Commonly humans are considered particularly potent or extreme niche constructors. The previous considerations aimed to highlight that this does not always turn out to their advantage, at least not given all the different perspectives we may employ for evaluation. With regard to the (mal)adaptation of niche construction, a decisive factor is the difference in spatio-temporal scales along which the respective processes unfold. In the particular consideration of challenges in modern human life, we have seen that some alterations of environmental features can pose new challenges that human genetics cannot respond to as it works too slowly with serious consequences for individual agents. Thus, much faster socio-cultural, personal, and local adaptations are required to address these issues.

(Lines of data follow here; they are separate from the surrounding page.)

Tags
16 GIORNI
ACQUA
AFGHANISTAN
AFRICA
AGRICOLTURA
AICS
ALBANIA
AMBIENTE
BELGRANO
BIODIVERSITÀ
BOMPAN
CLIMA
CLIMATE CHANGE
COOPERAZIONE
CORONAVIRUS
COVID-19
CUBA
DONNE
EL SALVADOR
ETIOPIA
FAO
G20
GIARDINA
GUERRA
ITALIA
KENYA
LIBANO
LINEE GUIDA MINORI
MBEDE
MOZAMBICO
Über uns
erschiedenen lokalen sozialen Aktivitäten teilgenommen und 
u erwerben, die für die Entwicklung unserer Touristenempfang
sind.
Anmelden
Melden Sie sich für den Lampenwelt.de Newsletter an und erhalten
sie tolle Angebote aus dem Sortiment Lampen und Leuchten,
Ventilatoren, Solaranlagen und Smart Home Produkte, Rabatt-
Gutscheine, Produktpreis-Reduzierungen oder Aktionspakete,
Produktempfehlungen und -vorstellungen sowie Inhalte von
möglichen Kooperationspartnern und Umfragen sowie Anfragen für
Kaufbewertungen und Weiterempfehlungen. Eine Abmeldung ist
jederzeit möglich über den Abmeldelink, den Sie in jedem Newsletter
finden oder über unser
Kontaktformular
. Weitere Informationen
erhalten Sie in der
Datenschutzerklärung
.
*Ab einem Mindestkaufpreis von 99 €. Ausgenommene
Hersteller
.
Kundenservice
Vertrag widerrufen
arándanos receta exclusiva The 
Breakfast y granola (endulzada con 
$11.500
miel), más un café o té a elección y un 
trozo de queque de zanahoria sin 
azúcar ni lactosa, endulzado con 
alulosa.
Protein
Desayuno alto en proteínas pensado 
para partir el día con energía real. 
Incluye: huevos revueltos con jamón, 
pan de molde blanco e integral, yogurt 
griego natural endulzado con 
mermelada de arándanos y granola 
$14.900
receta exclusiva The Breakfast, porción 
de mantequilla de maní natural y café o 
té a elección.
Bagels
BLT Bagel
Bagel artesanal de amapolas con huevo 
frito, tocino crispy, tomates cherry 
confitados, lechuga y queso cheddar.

The concept of niche construction provides us with a starting point of how to do so: it emphasizes that active modifications of environmental features, performed collectively or individually, can significantly contribute to the emergence of different health issues. As such, it enables us to better understand the dynamic interactions and potential conflicts between different factors and to identify potential targets for prevention and intervention in medicine and public health.